UCLA Law Professors Condemn Attacks on the Rule of Law

Legal Planet: Environmental Law and Policy 2025-04-02

UCLA School of Law

UCLA School of LawUCLA School of Law

A huge group of UCLA Law professors sent a letter to our students yesterday expressing our collective condemnation of the Trump Administration’s attacks on the rule of law.  In doing so we join colleagues from other institutions and law deans in voicing our concerns.

Here is an important excerpt from the letter:

Lawyers have special obligations to protect and uphold the rule of law. As the Model Rules of Professional Conduct provide: “A lawyer is … an officer of the legal system and a public citizen having special responsibility for the quality of justice.”

The rule of law is threatened when the government, for example:

  • Punishes or threatens lawyers or law firms based on their lawful and ethical representation of clients disfavored by the government;

  • Threatens law firms and legal clinics for their lawyers’ pro bono work;

  • Threatens law firms, lawyers, or legal clinics on the basis of their prior, legal governmental service; 

  • Uses threats to bargain for public acts of submission and aid for causes favored by the government; 

  • Punishes or threatens to punish people for lawful speech on matters of public concern; or,

  • Ignores court orders and evades appropriate judicial oversight.

These threats contravene the commitments of the First, Fifth, and Sixth Amendments. They are exacerbated when government penalties are administered without due process.

Reasonable people may disagree about how to characterize particular incidents in the news, but we are all gravely worried that the rule of law is under severe threat. We strongly condemn efforts to undermine these basic legal norms.

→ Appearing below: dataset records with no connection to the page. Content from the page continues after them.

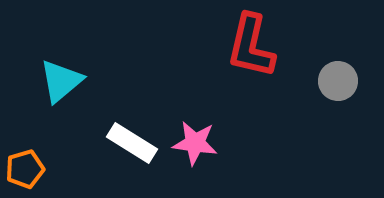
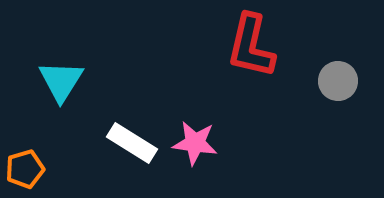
cyan triangle: rotated 18 degrees counterclockwise
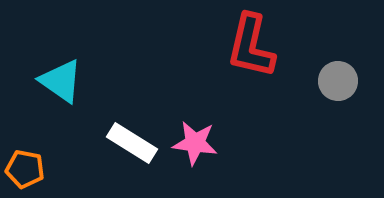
cyan triangle: rotated 27 degrees counterclockwise
orange pentagon: rotated 27 degrees clockwise
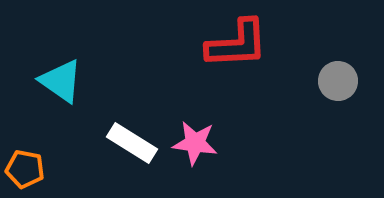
red L-shape: moved 14 px left, 2 px up; rotated 106 degrees counterclockwise
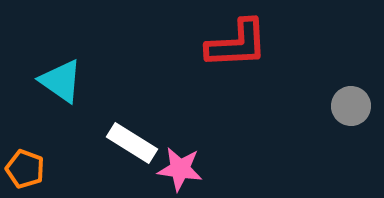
gray circle: moved 13 px right, 25 px down
pink star: moved 15 px left, 26 px down
orange pentagon: rotated 9 degrees clockwise
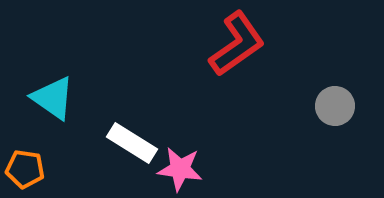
red L-shape: rotated 32 degrees counterclockwise
cyan triangle: moved 8 px left, 17 px down
gray circle: moved 16 px left
orange pentagon: rotated 12 degrees counterclockwise
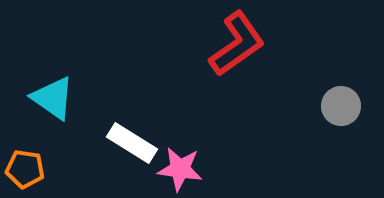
gray circle: moved 6 px right
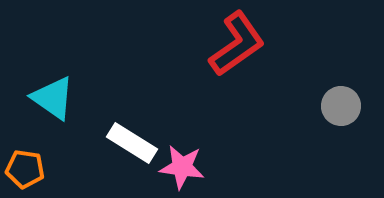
pink star: moved 2 px right, 2 px up
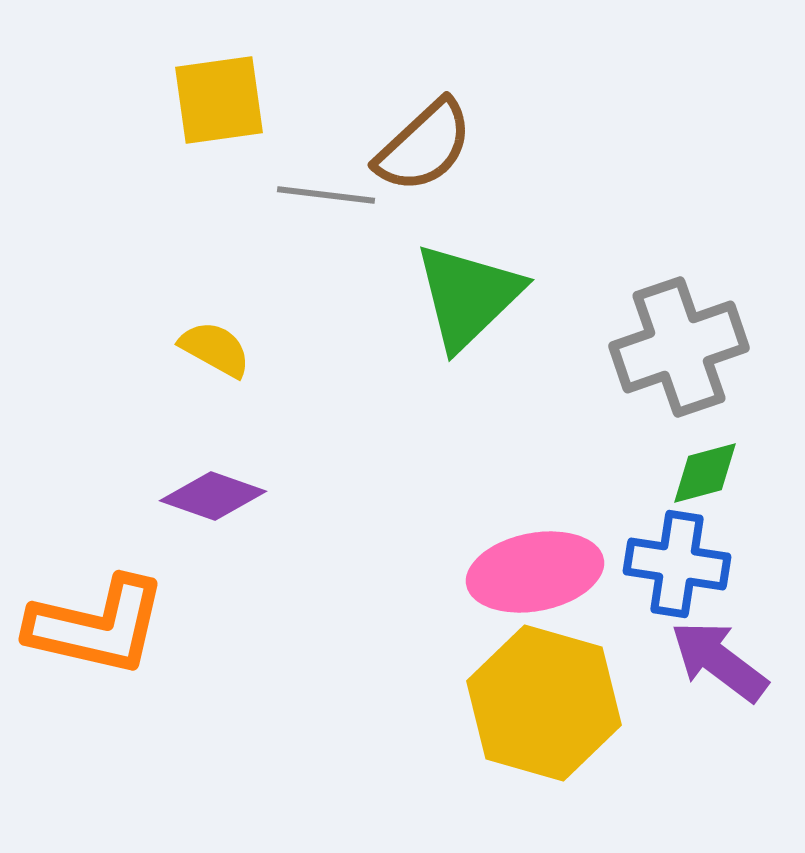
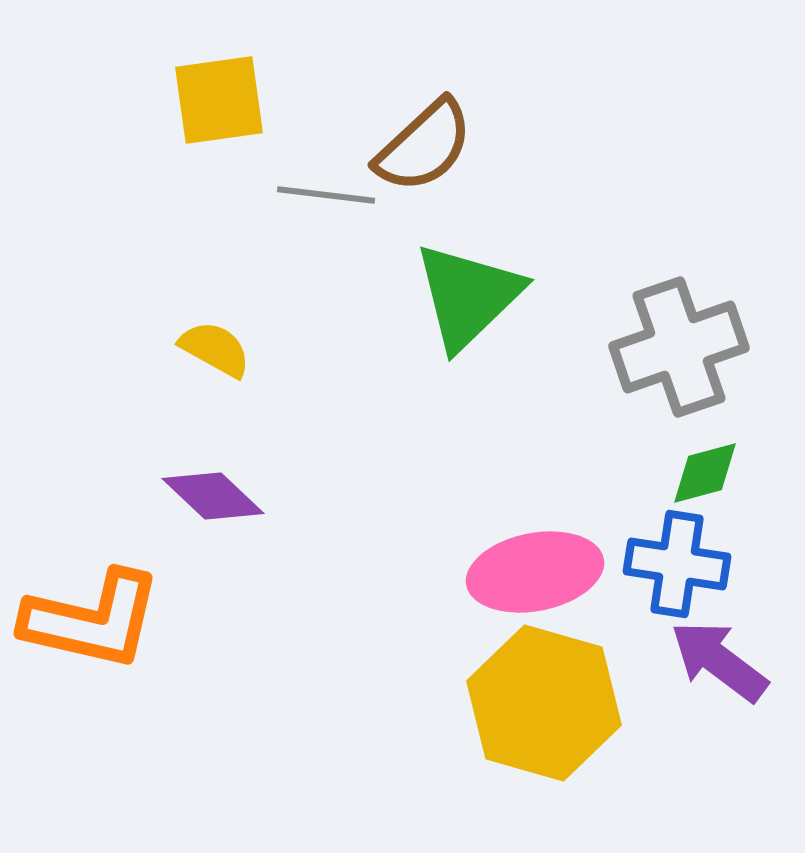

The letter also expresses worry over attacks on international students.  It concludes by saying that:

 we are committed to the rule of law, to our roles in teaching and upholding the precepts of a fair and impartial legal system, and to supporting and defending [students] if you are targeted by threats or punishment for exercising your right to free expression or for your legal work.

It’s hard to know exactly how to respond to the unrelenting assault but Cara Horowitz said it well in the Emmett Institute’s March newsletter:

Speak out where you can. Work in community with others. That’s how many of us are taking action in Spring 2025.